Re: SCSI Sector Size Problem

Theodore Y. Ts'o (tytso@mit.edu)
Fri, 1 Nov 1996 23:27:25 -0500


From: "Nicholas J. Leon" <nicholas@binary9.net>
Date: Fri, 1 Nov 1996 20:24:51 -0500 (EST)

Oops! The second part of my argument (which I apparently forgot) was
that I then remade the filesystem (to compare the bad sectors,
*MOSTLY* the same) and then

cat /dev/zero > /mnt/foo

and it also generated the same errors??

Did you use the -c option to mke2fs? And did you check (using dumpe2fs)
to see which blocks it marked as bad? And when you say "the same
errors", were the sector numbers really **identical**?

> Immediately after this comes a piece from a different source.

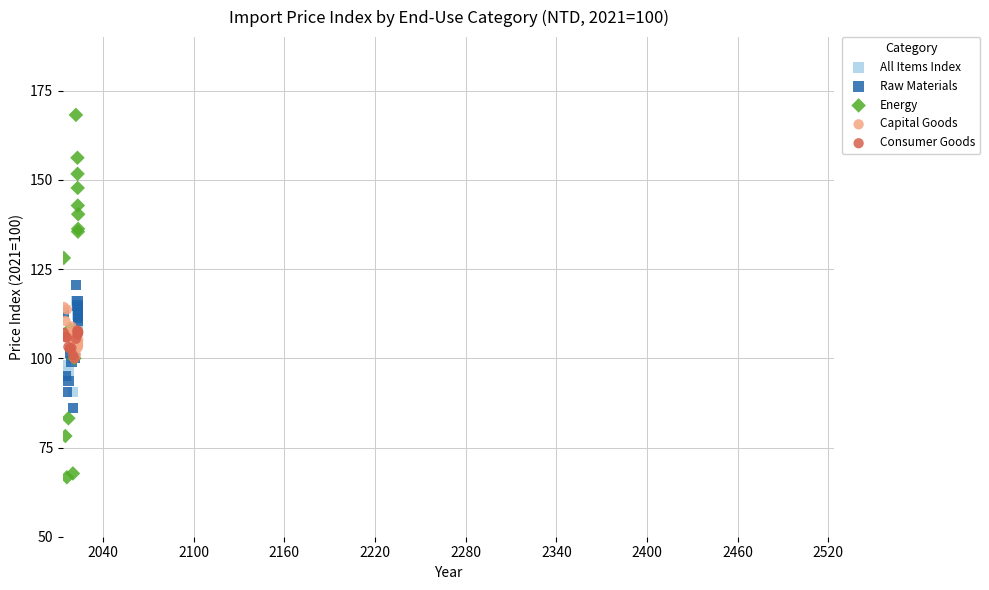

Which series reaches the maximum Y coordinate?

Energy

# > hdb: read_intr: status=0x59 { DriveReady SeekComplete DataRequest Error }
# > hdb: read_intr: error=0x40 { UncorrectableError }, LBAsect=306946, sector=306945
# > end_request: I/O error, dev 03:41, sector 306945

Keep in mind that once an IDE disk starts going bad, the number of bad
sectors usually grows exponentially, so blocks which *were* good only a
few seconds ago may not longer be good now. Basically, what's going on
is that after a the head does a "touch and go" on the disk surface, this
kicks lose filings which start ping-poning around the disk, generally
causing more damage, and when some of these fragments hit the disk
heads, they can cause the heads to crash into the disk again, and cause
even more damage....

I usually suggest to users that as soon as they start seeing those
errors, they should plan on replacing their disk *soon*, before they
lose all of their data. While it's true that there's some work we can
do to try to make Linux more robust in the face of disk errors, the real
problem is that PC hardware is so cheasy that once it starts failing, a
catastrophic disk failure is usually not far behind.

- Ted